▶ **WHAT YOU ARE ASKED TO DO**
Can you copy the entries word for word, starting at the line that contains "Mirror SDS_P1, SDS_P2 (mirrored), SDS_P1" and ending at the end of the entries, with the pictures left out?

▶ **MATERIAL FOR THIS TASK**
-.-.-
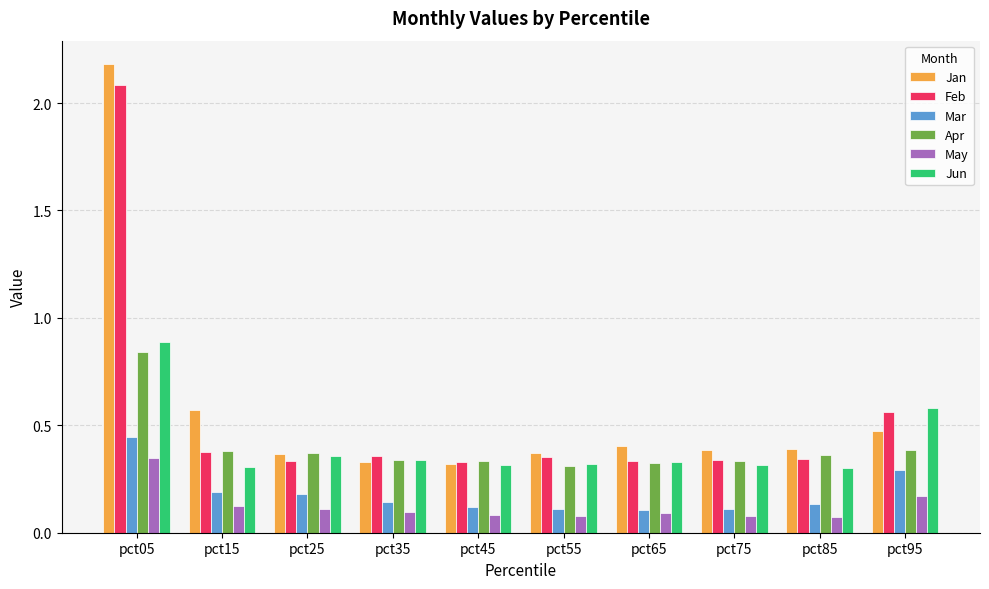

Which series changed the most between pct55 and pct95?

Jun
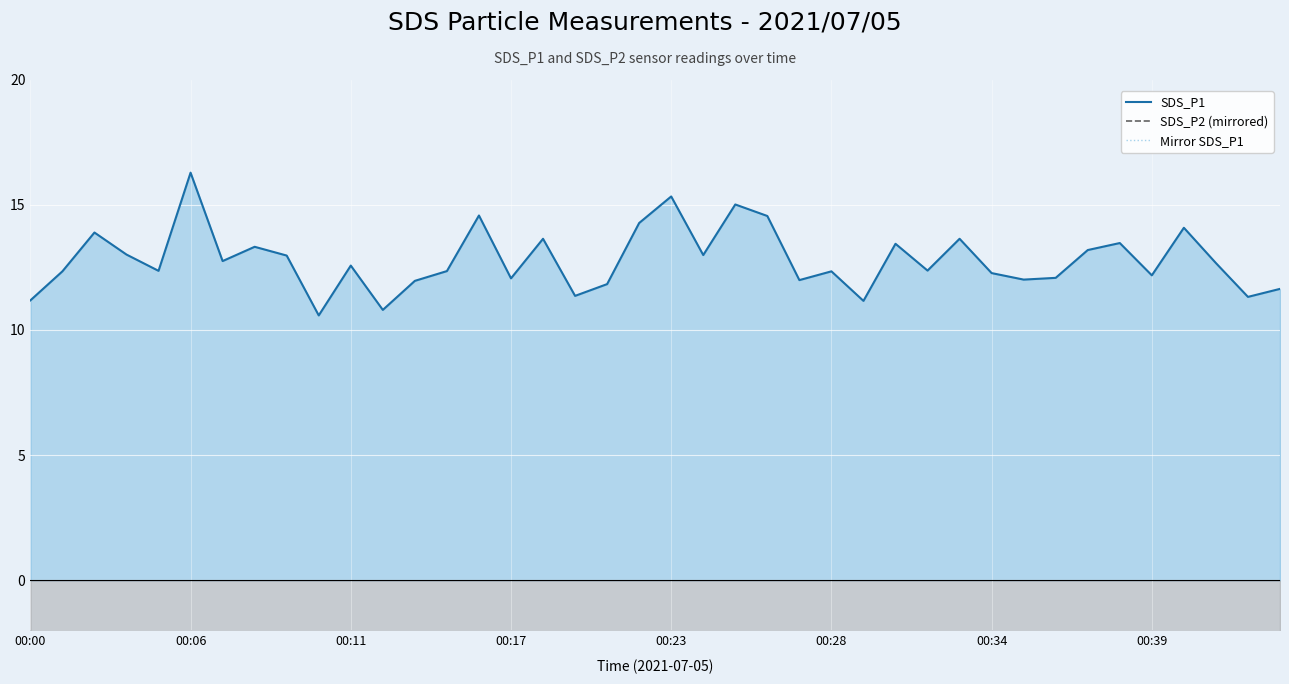

Rank the series by their maximum value, from lowest to highest.

Mirror SDS_P1, SDS_P2 (mirrored), SDS_P1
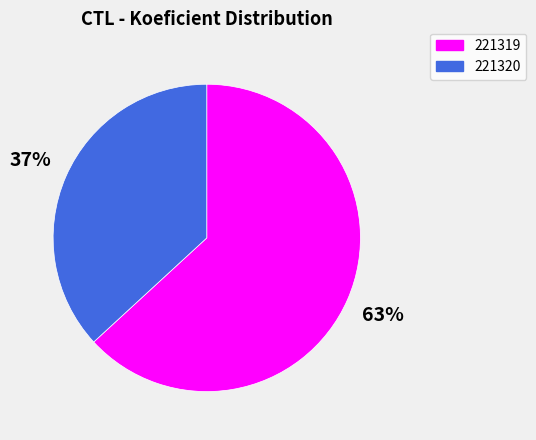

To the nearest percent, what percentage of the pie is 221320?

37%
-.-.-
▶ **EXPECTED ANSWER**
Mirror SDS_P1, SDS_P2 (mirrored), SDS_P1

To the nearest percent, what percentage of the pie is 221320?

37%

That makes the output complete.